On a 5.10 though, the suprious HVCs are gone and I have not observed any
regression.

Thanks!

For a stable fix:

Tested-by: Vincent Donnefort <vdonnefort@google.com>

> 
> The joys of looking at too many code bases at the same time... I'll
> see how we can add it to 5.19.
> 
> Thanks,
> 
> 	M.
> 
> -- 
> Without deviation from the norm, progress is not possible.
diff mbox series

Patch

diff --git a/arch/arm64/kvm/arm.c b/arch/arm64/kvm/arm.c
index b6c9bfa8492f..cf075c9b9ab1 100644
--- a/arch/arm64/kvm/arm.c
+++ b/arch/arm64/kvm/arm.c
@@ -2107,6 +2107,17 @@  static int pkvm_drop_host_privileges(void)
 	 * once the host stage 2 is installed.
 	 */
 	static_branch_enable(&kvm_protected_mode_initialized);
+
+	/*
+	 * Fixup the boot mode so that we don't take spurious round
+	 * trips via EL2 on cpu_resume. Flush to the PoC for a good
+	 * measure, so that it can be observed by a CPU coming out of
+	 * suspend with the MMU off.
+	 */
+	__boot_cpu_mode[0] = __boot_cpu_mode[1] = BOOT_CPU_MODE_EL1;
+	dcache_clean_poc((unsigned long)__boot_cpu_mode,
+			 (unsigned long)(__boot_cpu_mode + 2));
+
 	on_each_cpu(_kvm_host_prot_finalize, &ret, 1);
 	return ret;
 }

__WHAT THE TASK ASKS__.
Can you reproduce the KVM patch discussion word for word, everything from "diff mbox series" down to "2 is installed."? Rely solely on the KVM patch discussion above.

__EXTRACTED INFORMATION__.
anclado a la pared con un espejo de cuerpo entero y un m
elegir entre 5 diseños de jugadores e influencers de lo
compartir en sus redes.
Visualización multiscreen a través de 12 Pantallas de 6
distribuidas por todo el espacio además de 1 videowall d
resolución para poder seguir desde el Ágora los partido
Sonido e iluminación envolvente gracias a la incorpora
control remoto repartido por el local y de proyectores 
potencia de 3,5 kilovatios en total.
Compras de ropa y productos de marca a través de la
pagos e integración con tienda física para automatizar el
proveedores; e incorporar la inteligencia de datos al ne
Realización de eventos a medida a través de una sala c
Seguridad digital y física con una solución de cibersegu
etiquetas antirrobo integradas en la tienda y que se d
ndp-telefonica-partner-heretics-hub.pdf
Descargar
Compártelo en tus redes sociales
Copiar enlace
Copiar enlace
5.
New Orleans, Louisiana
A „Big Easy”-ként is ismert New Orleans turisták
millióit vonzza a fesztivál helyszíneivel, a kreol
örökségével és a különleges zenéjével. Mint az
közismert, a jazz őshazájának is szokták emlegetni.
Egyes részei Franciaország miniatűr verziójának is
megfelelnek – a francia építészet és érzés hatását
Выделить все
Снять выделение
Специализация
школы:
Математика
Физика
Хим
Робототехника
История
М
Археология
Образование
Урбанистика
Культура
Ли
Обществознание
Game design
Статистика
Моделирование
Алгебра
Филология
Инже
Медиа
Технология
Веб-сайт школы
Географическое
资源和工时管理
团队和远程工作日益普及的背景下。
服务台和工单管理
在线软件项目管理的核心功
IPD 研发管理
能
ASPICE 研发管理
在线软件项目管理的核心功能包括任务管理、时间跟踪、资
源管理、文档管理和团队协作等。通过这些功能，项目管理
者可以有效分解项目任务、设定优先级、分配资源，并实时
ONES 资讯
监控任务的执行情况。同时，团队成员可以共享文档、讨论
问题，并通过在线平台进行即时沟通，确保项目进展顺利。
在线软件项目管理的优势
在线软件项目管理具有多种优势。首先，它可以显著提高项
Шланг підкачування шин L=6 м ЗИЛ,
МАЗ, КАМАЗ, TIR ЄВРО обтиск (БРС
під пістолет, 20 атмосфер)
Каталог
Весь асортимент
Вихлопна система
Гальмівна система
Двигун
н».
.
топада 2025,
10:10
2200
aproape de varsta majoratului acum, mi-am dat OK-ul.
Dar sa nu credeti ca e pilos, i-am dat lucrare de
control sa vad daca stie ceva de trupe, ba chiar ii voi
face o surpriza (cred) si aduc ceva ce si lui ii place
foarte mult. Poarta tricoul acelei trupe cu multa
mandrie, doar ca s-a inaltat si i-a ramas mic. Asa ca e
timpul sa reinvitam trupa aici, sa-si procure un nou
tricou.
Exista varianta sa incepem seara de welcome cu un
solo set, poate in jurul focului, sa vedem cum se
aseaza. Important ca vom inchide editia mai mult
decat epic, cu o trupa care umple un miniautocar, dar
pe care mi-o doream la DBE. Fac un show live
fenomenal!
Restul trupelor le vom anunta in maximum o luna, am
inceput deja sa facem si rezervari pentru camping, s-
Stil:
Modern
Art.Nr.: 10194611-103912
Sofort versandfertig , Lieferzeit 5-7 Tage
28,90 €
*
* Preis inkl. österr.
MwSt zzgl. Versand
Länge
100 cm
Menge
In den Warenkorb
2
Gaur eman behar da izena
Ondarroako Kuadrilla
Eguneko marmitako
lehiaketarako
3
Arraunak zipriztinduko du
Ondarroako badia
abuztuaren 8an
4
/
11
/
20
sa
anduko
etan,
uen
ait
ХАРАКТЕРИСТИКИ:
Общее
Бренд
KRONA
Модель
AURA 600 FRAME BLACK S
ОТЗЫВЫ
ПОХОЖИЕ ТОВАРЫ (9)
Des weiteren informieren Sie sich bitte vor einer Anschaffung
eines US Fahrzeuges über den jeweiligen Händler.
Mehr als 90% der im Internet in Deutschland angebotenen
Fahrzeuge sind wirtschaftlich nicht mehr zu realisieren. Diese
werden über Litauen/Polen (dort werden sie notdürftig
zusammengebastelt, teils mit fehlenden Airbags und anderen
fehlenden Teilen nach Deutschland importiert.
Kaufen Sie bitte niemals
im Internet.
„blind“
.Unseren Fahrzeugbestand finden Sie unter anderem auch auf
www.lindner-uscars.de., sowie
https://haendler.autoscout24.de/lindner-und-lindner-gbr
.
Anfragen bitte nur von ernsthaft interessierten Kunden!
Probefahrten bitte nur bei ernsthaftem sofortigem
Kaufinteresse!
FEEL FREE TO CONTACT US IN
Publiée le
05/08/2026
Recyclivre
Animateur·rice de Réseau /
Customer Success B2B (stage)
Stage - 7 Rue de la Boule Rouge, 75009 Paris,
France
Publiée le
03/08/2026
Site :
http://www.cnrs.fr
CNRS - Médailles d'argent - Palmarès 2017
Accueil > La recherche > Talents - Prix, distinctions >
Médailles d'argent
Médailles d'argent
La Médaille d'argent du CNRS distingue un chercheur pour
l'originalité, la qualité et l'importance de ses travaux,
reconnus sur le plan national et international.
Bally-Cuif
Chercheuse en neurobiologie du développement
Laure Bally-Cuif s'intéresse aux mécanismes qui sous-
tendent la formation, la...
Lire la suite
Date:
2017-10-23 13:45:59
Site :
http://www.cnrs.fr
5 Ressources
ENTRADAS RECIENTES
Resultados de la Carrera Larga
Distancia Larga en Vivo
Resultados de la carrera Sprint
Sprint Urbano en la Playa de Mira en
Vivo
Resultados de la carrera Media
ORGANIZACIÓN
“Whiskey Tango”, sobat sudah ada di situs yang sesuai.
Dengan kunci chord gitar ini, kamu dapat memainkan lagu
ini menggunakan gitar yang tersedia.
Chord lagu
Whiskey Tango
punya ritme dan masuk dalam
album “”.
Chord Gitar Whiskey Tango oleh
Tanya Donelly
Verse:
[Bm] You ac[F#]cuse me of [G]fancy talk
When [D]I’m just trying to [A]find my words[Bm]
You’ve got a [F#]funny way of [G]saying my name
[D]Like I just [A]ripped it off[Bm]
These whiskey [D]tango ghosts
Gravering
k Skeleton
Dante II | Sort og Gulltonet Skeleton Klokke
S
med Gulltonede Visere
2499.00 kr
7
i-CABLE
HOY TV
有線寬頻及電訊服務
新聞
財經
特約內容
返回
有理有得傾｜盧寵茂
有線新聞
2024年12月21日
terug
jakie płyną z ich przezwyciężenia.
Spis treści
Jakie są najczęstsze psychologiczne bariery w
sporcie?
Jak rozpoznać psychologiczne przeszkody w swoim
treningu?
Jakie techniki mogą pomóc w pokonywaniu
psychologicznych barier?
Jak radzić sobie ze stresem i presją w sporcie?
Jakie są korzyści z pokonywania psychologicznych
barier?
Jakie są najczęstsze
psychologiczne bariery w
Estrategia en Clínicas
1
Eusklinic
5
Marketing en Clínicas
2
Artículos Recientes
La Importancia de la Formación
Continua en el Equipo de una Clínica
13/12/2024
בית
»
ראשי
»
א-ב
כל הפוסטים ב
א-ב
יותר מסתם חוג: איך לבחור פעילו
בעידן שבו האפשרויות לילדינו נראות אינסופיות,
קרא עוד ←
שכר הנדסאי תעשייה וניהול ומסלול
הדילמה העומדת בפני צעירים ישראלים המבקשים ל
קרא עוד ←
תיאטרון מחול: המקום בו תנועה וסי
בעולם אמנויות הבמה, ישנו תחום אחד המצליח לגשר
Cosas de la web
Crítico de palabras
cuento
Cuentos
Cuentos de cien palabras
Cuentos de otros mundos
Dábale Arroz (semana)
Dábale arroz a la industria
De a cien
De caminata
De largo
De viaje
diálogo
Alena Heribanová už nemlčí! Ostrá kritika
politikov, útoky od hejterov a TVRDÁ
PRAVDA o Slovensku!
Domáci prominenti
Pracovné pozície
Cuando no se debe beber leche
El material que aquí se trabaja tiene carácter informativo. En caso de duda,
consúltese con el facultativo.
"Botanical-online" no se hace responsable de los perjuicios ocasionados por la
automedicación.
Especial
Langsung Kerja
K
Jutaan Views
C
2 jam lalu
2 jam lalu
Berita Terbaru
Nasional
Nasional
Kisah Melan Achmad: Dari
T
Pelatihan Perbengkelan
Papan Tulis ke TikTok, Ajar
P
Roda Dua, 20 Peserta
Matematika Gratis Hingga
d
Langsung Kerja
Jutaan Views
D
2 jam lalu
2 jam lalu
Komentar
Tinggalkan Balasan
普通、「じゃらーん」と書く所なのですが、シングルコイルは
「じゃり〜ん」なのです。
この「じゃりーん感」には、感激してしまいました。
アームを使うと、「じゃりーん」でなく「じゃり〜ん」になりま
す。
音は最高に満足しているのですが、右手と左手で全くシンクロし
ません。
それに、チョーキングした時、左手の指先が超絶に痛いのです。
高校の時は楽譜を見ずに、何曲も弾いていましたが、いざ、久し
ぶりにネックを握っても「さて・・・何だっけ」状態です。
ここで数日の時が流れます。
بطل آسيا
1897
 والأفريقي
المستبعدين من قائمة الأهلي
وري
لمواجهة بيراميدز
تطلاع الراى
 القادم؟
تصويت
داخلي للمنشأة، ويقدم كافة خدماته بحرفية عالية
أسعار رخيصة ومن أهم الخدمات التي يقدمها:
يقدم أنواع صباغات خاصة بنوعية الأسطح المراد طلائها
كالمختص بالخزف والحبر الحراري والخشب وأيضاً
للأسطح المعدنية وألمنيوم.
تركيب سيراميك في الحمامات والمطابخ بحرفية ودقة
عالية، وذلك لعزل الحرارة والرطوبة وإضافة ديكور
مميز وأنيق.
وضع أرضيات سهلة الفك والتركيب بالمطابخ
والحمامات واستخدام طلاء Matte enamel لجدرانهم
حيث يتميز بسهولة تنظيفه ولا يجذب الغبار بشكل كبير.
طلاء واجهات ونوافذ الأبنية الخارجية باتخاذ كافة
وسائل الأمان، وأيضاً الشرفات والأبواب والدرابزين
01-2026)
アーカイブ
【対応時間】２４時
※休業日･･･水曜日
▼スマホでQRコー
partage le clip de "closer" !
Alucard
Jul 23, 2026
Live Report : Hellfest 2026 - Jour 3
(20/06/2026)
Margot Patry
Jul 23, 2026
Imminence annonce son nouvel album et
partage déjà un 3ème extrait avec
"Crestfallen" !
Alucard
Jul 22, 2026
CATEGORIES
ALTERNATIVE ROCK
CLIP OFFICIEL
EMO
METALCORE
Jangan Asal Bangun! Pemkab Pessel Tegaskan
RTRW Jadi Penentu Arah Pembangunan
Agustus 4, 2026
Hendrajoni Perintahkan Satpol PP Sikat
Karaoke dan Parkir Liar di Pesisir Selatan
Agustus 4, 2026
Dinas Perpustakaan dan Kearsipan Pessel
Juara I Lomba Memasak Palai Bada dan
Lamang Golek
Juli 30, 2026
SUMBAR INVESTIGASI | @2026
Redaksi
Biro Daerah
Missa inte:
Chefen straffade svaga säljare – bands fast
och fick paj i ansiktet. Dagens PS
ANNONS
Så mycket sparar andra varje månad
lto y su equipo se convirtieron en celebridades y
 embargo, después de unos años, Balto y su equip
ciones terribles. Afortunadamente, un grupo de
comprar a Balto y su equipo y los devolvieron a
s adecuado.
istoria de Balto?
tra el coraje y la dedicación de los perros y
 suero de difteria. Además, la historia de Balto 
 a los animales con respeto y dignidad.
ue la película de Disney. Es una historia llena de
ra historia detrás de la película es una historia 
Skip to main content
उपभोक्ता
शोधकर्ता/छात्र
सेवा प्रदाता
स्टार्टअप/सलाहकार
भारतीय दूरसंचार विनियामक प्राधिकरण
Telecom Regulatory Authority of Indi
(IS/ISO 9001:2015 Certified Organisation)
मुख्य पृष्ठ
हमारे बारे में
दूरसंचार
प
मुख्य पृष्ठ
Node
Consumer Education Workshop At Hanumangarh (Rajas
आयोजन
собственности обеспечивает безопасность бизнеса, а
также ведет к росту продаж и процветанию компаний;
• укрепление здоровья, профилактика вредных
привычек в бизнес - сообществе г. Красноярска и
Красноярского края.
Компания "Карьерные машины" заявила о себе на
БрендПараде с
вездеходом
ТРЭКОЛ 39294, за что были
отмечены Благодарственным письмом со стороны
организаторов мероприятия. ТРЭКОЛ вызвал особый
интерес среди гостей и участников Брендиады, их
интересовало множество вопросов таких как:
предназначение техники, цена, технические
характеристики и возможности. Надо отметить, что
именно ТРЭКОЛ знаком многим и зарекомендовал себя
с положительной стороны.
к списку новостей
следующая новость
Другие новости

__REPLY__.
diff mbox series

Patch

diff --git a/arch/arm64/kvm/arm.c b/arch/arm64/kvm/arm.c
index b6c9bfa8492f..cf075c9b9ab1 100644
--- a/arch/arm64/kvm/arm.c
+++ b/arch/arm64/kvm/arm.c
@@ -2107,6 +2107,17 @@  static int pkvm_drop_host_privileges(void)
 	 * once the host stage 2 is installed.